===== SOURCE DATA

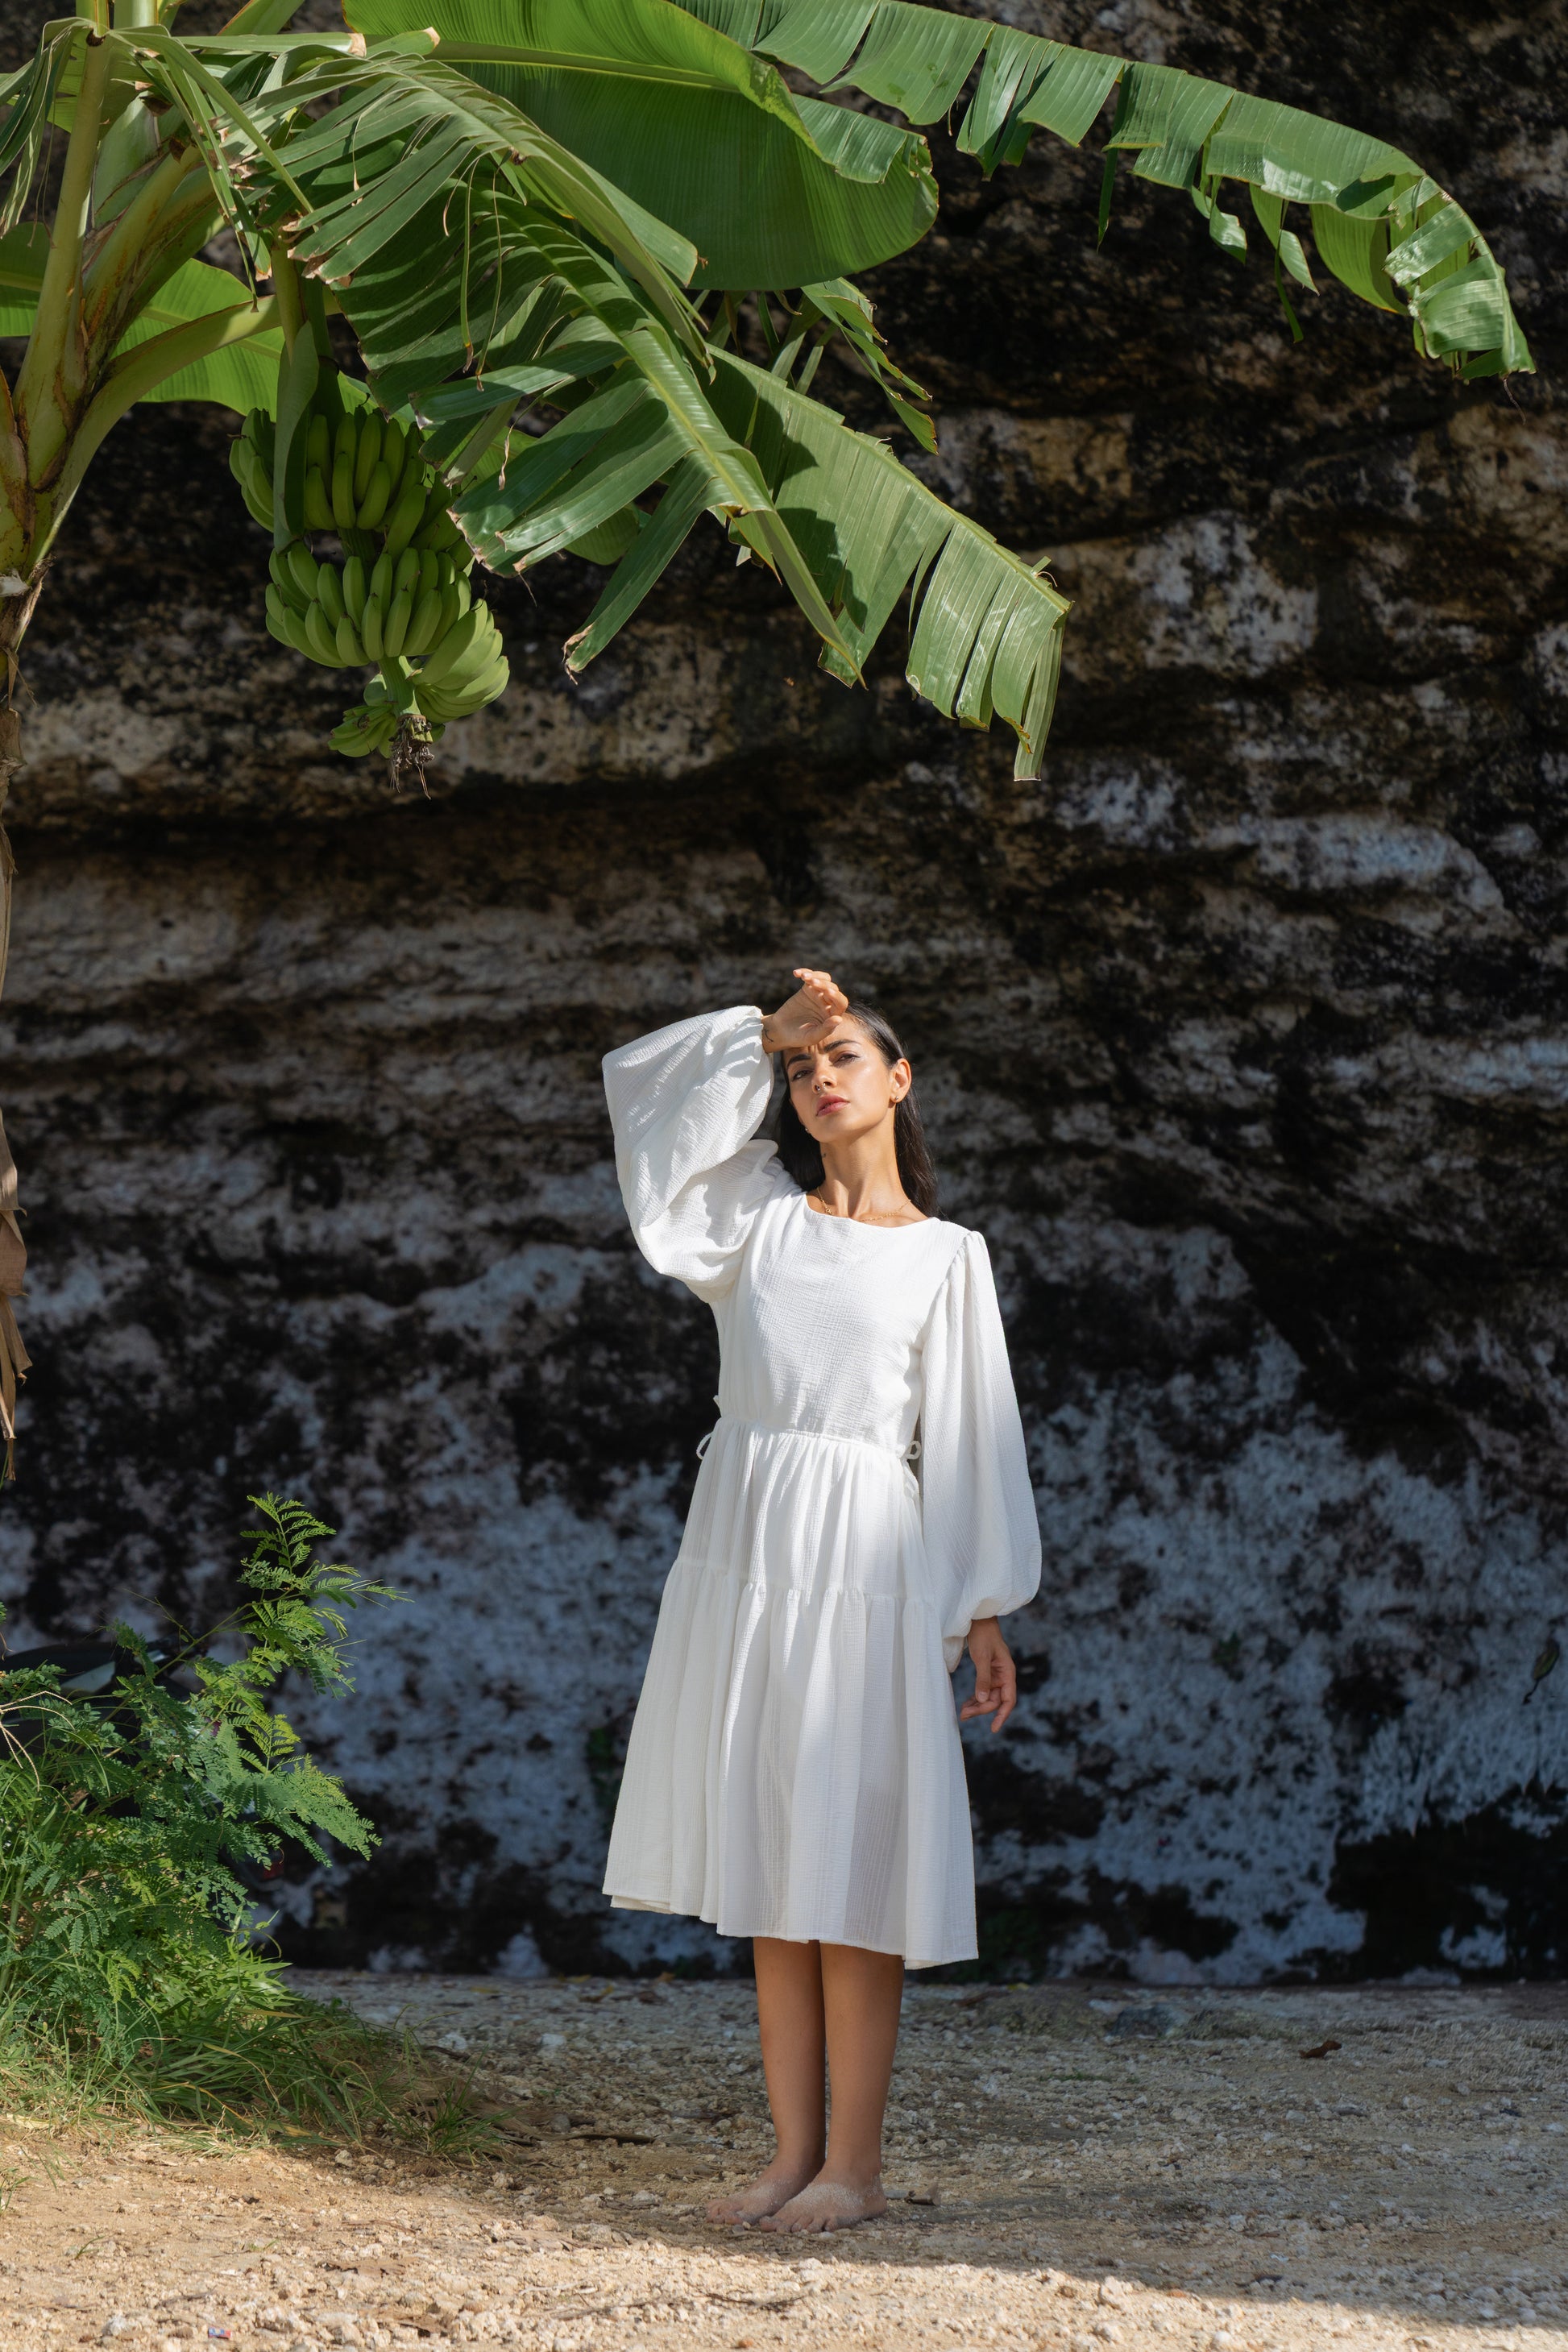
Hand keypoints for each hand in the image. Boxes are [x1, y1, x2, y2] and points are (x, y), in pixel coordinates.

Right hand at [760, 968, 847, 1054]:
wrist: (781, 1031)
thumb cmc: (798, 1037)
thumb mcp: (811, 1036)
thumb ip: (825, 1029)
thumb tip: (839, 1019)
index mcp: (833, 1015)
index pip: (841, 1002)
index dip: (836, 996)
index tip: (827, 992)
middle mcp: (828, 1003)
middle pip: (832, 988)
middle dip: (823, 984)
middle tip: (812, 983)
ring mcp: (818, 995)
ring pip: (824, 979)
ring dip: (816, 976)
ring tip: (804, 977)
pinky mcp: (807, 989)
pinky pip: (810, 977)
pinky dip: (805, 972)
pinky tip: (796, 973)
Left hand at [959, 1618, 1016, 1732]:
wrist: (979, 1620)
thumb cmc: (983, 1635)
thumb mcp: (981, 1657)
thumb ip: (983, 1679)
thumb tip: (982, 1701)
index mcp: (1007, 1672)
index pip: (1008, 1700)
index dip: (1002, 1715)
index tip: (993, 1728)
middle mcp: (1003, 1676)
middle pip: (995, 1700)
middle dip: (981, 1709)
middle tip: (963, 1715)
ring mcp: (995, 1675)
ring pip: (988, 1697)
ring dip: (977, 1705)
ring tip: (962, 1713)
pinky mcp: (987, 1672)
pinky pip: (983, 1690)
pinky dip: (975, 1697)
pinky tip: (966, 1704)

==========

* **TASK STATEMENT**
Reprint exactly, and only, the lines running from the one containing "index dip: (1002, 1715)" through the last line of the listing above.

* **ANSWER SECTION**
index dip: (1002, 1715)
index tip: (993, 1728)
middle mcp: (1003, 1676)
middle pip: (995, 1700)
middle dip: (981, 1709)
middle tip: (963, 1715)
ring mcp: (995, 1675)
ring pip: (988, 1697)
ring dip: (977, 1705)
ring tip: (962, 1713)
pinky mcp: (987, 1672)
pinky pip: (983, 1690)
pinky dip: (975, 1697)
pinky tip: (966, 1704)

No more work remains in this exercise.